While body weight decreased significantly (-8.5 kg) in these 21 diabetic participants, the mean weight loss was less compared with what we observed in the LCKD participants of an earlier trial (-12.0 kg) [18]. Given that the diabetic participants had a higher baseline mean weight than the LCKD participants of our previous trial (131 kg vs. 97 kg), this translates into an even more dramatic disparity in percent change in body weight (-6.6% vs. -12.9%). This lesser weight loss might result from several factors. First, in the current study, most of the participants were taking insulin and/or oral hypoglycemic agents that are known to induce weight gain[20, 21] Second, these same agents, particularly insulin, inhibit ketosis, which is strived for in the earliest phases of the LCKD; while it remains unclear whether ketones actually play a role in weight loss on the LCKD, previous research in non-diabetic patients has shown a positive correlation between level of ketonuria and weight loss success [22]. Lastly, compared with our previous study the participants in the current study had more comorbid illness, lower socioeconomic status, and a shorter duration of follow-up (16 weeks versus 24 weeks), all of which are associated with reduced success on any weight loss program [23].

The main limitations of our study are its small sample size, short duration, and lack of control group. That the main outcome, hemoglobin A_1c, improved significantly despite the small sample size and short duration of follow-up speaks to the dramatic and consistent effect of the LCKD on glycemia. For other effects, however, such as the rises in serum LDL and HDL cholesterol, the small sample size might be the reason statistical significance was not reached. Future studies of larger samples and containing a control group are needed to better address questions about the effect of the LCKD on serum lipids in patients with type 2 diabetes.

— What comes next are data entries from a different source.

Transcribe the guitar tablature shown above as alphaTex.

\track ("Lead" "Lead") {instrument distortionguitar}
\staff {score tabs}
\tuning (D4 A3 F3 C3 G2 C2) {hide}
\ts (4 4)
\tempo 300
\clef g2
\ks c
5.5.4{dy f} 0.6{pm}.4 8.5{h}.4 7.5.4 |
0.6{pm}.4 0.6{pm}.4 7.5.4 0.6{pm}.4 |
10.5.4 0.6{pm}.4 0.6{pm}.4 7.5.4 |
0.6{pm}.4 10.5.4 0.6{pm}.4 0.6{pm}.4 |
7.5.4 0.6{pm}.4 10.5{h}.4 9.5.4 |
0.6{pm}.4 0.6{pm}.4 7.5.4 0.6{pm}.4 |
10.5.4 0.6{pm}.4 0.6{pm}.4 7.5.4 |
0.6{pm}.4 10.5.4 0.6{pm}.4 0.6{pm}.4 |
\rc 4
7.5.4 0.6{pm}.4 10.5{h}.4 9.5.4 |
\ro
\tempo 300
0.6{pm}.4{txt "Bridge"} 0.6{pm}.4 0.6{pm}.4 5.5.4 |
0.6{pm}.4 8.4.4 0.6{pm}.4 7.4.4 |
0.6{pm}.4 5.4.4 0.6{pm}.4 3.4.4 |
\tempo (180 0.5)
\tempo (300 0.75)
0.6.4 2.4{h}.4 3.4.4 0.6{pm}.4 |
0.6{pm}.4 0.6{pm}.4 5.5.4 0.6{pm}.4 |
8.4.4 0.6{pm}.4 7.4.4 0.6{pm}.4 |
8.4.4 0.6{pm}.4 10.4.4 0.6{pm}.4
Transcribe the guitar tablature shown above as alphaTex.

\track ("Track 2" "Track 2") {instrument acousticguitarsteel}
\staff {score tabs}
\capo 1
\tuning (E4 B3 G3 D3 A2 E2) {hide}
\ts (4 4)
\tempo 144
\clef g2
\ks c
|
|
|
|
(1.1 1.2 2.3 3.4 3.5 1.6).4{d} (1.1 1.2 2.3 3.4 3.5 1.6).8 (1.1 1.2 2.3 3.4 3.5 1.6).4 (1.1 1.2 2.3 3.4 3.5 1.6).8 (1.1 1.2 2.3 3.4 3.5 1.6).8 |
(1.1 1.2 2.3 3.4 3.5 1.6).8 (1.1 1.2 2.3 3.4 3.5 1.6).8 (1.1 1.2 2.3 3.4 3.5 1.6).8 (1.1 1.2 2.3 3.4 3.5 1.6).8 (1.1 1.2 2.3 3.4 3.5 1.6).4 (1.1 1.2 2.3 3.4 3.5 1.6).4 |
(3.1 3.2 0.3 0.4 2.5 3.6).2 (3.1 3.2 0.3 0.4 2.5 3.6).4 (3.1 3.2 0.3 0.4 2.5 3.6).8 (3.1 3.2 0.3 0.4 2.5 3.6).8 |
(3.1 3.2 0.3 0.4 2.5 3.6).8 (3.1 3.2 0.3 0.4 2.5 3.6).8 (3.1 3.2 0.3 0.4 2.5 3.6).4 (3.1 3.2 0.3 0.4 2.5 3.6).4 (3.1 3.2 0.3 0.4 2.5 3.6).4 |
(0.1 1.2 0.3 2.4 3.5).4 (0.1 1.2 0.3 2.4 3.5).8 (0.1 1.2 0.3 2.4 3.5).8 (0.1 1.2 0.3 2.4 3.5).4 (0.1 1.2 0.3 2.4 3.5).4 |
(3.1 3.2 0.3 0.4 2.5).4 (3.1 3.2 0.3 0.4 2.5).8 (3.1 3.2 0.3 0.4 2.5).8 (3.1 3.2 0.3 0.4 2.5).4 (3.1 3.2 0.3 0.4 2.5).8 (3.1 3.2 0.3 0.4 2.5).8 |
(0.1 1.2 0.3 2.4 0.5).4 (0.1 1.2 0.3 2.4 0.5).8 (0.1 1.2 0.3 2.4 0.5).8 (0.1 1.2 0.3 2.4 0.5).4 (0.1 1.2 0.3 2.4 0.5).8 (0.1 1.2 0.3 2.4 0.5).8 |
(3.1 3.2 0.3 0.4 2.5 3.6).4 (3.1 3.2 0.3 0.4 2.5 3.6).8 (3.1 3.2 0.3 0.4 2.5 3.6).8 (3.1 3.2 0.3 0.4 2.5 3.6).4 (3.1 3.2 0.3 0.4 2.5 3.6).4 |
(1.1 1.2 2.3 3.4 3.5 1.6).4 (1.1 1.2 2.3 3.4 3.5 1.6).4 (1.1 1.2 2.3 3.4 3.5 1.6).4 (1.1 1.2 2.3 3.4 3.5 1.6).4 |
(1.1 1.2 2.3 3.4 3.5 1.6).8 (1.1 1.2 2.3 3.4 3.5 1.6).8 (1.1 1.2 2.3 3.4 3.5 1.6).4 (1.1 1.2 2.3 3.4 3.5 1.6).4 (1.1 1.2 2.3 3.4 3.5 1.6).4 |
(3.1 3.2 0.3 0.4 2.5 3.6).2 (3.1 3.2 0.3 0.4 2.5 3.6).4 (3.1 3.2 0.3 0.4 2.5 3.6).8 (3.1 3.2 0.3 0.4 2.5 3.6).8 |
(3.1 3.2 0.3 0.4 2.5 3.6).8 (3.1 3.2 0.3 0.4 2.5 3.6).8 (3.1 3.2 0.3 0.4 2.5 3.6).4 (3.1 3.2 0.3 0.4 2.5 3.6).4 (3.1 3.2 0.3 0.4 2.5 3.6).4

In summary, the LCKD had positive effects on body weight, waist measurement, serum triglycerides, and glycemic control in a cohort of 21 participants with type 2 diabetes. Most impressive is that improvement in hemoglobin A_1c was observed despite a small sample size and short duration of follow-up, and this improvement in glycemic control occurred while diabetes medications were reduced substantially in many participants. Future research must further examine the optimal medication adjustments, particularly for diabetes and diuretic agents, in order to avoid possible complications of hypoglycemia and dehydration. Because the LCKD can be very effective at lowering blood glucose, patients on diabetes medication who use this diet should be under close medical supervision or capable of adjusting their medication.